Namur 2018 Encapsulating Complexity — Namur Main Session Sets Course
With MTP (Module Type Package) and NOA (Namur Open Architecture), Namur has launched important game changers in process automation. While the complexity of the topics in the context of the digitization challenges continues to increase, the users need simple solutions. Are sensors the key or the driver for successful digitization? This was discussed under the motto “Field Instruments Supporting Digital Transformation” at the annual users meeting of process automation technology.
Bad Neuenahr/Germany — Once again full ranks at this year's Namur main meeting. Once again, around 650 participants followed the call for an annual get-together and exchange of ideas, concepts and, above all, practical implementation on the subject of 'Digital Transformation'. “We don't really want to measure pressures or temperatures, but mass flows and concentrations. For this we need intelligent sensors,” said Dr. Wilhelm Otten of Evonik, recalling the actual task in everyday chemistry.
Otten, who handed over the Namur chairmanship to Bayer manager Dr. Felix Hanisch after the Annual Stockholders' Meeting, believes that Namur is well positioned for the future. But the challenges and tasks of representing the interests of users of process automation technologies will not diminish. On the contrary, the range of topics that concern end users will tend to increase and broaden. The topics that were discussed this year in Bad Neuenahr were correspondingly diverse. Be it 5G as an enabler IIoT in the process industry, the challenges and opportunities of Namur Open Architecture (NOA), modularization in automation under the keyword Module Type Package (MTP) or the incredible range of innovative sensor technologies.
This year's sponsor Endress+Hauser, who looks back on 65 years of experience in the field of measurement and analysis technology, was available for the latter topic.

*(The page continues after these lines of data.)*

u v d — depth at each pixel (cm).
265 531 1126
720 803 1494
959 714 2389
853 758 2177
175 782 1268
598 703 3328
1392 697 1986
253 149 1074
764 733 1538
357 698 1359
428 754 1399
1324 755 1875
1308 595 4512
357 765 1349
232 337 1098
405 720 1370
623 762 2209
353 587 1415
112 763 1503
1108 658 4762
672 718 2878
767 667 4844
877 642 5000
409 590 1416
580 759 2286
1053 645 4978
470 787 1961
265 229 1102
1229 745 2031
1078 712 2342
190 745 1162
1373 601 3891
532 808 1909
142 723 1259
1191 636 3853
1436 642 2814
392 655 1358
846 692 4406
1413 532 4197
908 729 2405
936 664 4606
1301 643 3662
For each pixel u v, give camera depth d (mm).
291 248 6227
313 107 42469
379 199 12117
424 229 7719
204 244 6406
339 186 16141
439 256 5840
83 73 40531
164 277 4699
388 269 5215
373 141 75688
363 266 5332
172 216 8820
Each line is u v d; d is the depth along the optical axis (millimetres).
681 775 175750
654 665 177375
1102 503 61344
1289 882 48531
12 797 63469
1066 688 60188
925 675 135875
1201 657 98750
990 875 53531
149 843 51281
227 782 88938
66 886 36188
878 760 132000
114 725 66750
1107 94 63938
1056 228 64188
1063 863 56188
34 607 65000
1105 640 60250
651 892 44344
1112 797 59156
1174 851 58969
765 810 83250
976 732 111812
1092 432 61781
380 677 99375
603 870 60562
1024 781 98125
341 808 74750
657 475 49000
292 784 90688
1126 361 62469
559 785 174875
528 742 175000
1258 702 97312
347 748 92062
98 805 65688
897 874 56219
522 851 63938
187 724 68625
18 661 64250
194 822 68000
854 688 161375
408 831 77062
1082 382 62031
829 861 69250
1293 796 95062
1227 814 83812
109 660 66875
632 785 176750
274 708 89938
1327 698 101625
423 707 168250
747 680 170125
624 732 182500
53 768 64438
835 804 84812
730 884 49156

In his introductory sponsor keynote, Matthias Altendorf, CEO of the Endress+Hauser (E+H) Group, also promised: “We help our customers in the process industry to work more productively and to leverage the potential of digitization.” This requires intelligent process analysis technology (PAT), such as optical analysis methods like Raman, NIR and TDL spectrometry.
But not only that: At E+H, tools for the correct selection and configuration of measuring instruments are the first to ensure rational engineering processes or consistent data quality. “Only with consistent measured values and efficient processes from the laboratory through product and process development to production operation and quality assurance is a company in a position to discover the much-vaunted benefits of digitization for itself,” said Altendorf with conviction. All this helps to make production sites fit for the world market.
The People for Process Automation, as they call themselves at E+H, want to integrate smart field devices as a safe component of OT/IT, reduce interfaces so that fewer errors are made, make laboratory measurement technology suitable for processes and replace the human senses with new and simplified sensor technology. In its sponsor lecture, the company will therefore also be presenting numerous examples of what is already possible today. From preventive maintenance using heartbeat technology to self-calibrating temperature measurement or the use of an Advance PAT system with Raman spectroscopy in urea synthesis.
Not an Easy Path, but a Worthwhile One
Frank Grümbel from Lanxess and Ulrich Schünemann, BASF, described in a joint presentation that the path from brownfield to smart sensor technology, especially in PAT systems, can sometimes be very complicated. Grümbel predicted that the range in the process industry for IIoT or industry 4.0 in the reality check may well be 0.4 in the first place. Most operators are probably somewhere in between. A core statement that gets stuck: complexity has to be encapsulated.